1. Scansie :
Begin met het regel voor regel scannen van het gedicht. Scansion omvat het verdelen van een lijn in zijn basiseenheden van ritme, bekend als voeten. Gemeenschappelijke voeten zijn onder meer jambe (onbeklemtoond-benadrukt), trochee (benadrukt-onbeklemtoond), anapaest (twee onbeklemtoond-benadrukt) en dactyl (benadrukt-twee onbeklemtoond).

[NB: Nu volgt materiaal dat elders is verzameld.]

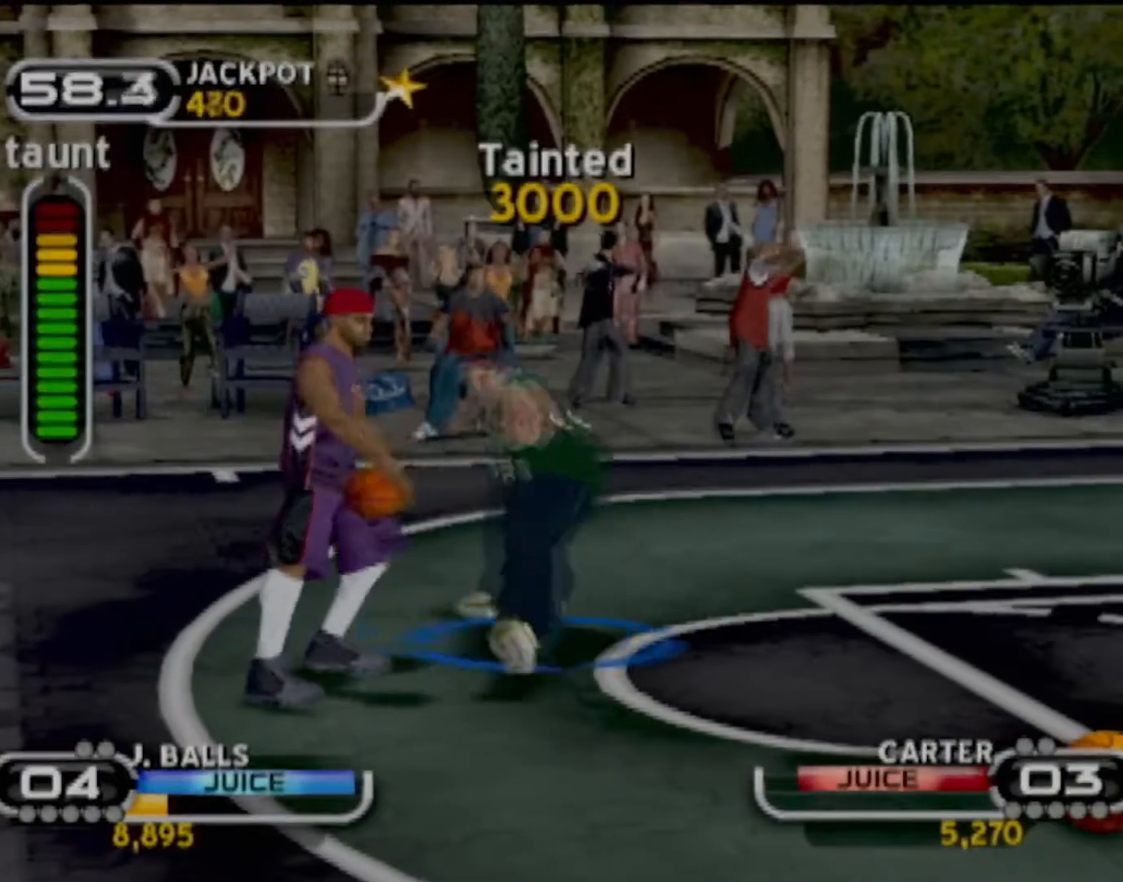
{"buttons": [], "left_stick": "up-right", "events": [[33, "CIRCLE", "up"], [33, "left_stick", "center"], [100, "CIRCLE", "down"], [100, "left_stick", "up-right"], [233, "CIRCLE", "up"], [300, "CIRCLE", "down"], [433, "CIRCLE", "up"]]}
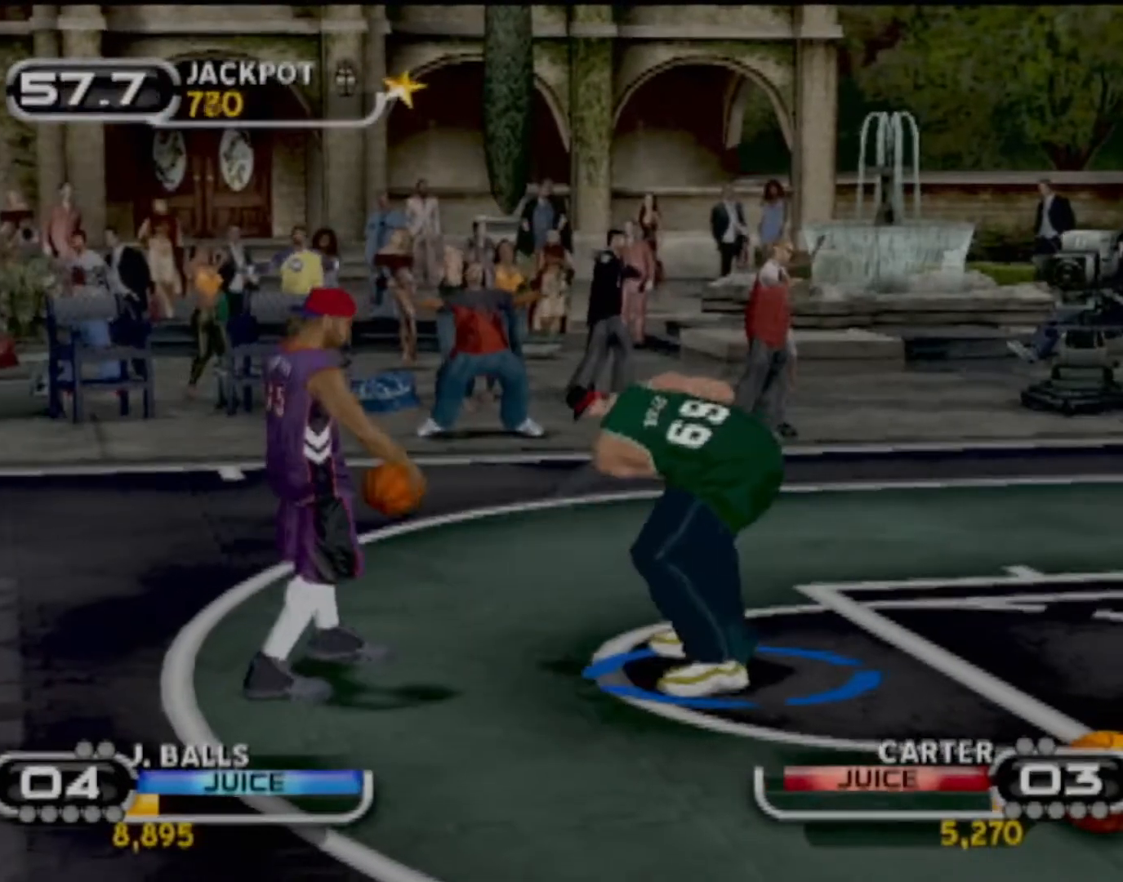
{"buttons": ["R2"], "left_stick": "up-right", "events": [[100, "R2", "down"]]}
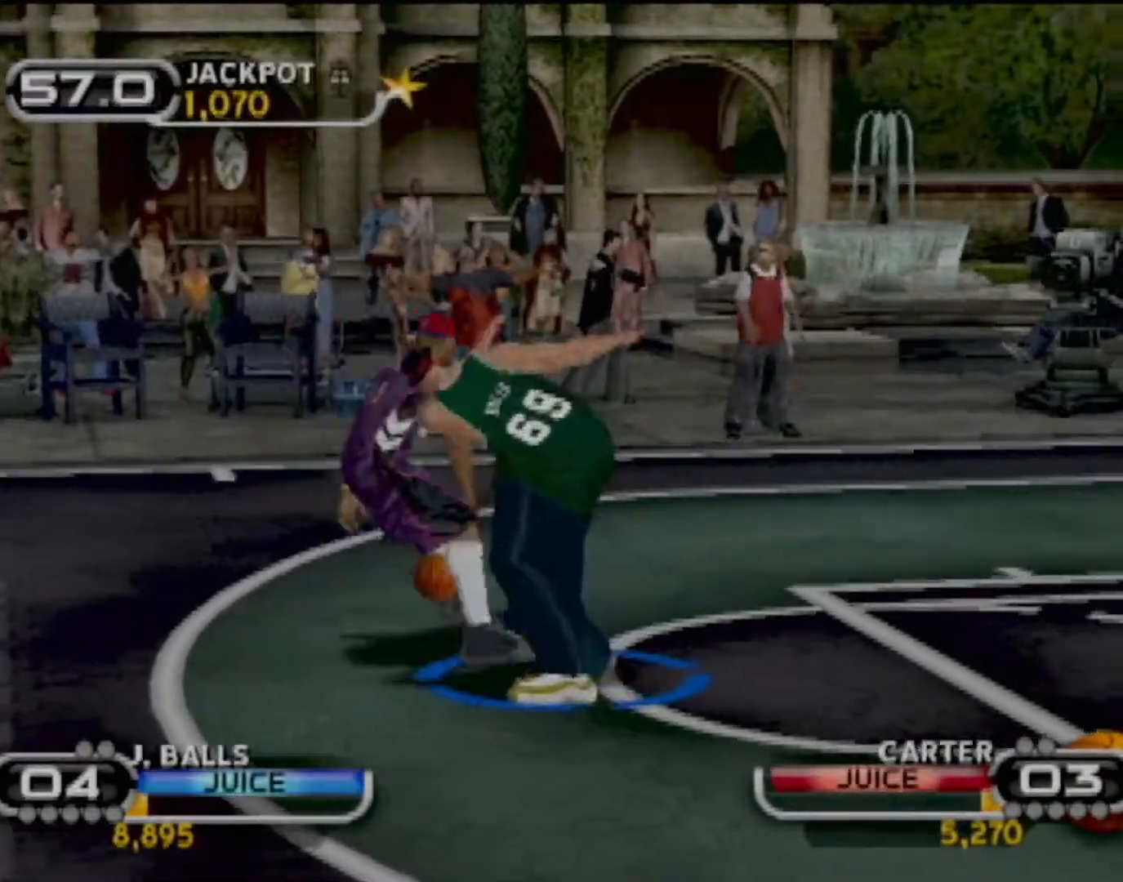
{"buttons": [], "left_stick": "up-right", "events": [[100, "TRIANGLE", "down"], [166, "R2", "up"], [200, "TRIANGLE", "up"], [266, "TRIANGLE", "down"], [367, "TRIANGLE", "up"]]}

2. Identificeer de lettergreeppatronen :
Bepaal het aantal onbeklemtoonde en beklemtoonde lettergrepen in elke voet. Markeer de beklemtoonde lettergrepen met een "/" en onbeklemtoonde lettergrepen met een "U".
3. Tel de voeten per lijn :
Bepaal uit hoeveel voet elke regel van het gedicht bestaat. Dit zal je helpen bij het vaststellen van het metrum van het gedicht.
4. Identificeer de meter :
Bepaal op basis van de opstelling van de voeten het metrum van het gedicht. Enkele veel voorkomende meters zijn de jambische pentameter (vijf jamben per regel), de trochaïsche tetrameter (vier trochees per regel) en de dactylische hexameter (zes dactylen per regel).
5. Lijnlengte bepalen :
Tel het totale aantal lettergrepen in elke regel, ongeacht de klemtoonpatronen. Dit geeft je de lijnlengte. Een regel met tien lettergrepen is bijvoorbeeld een decasyllabische regel.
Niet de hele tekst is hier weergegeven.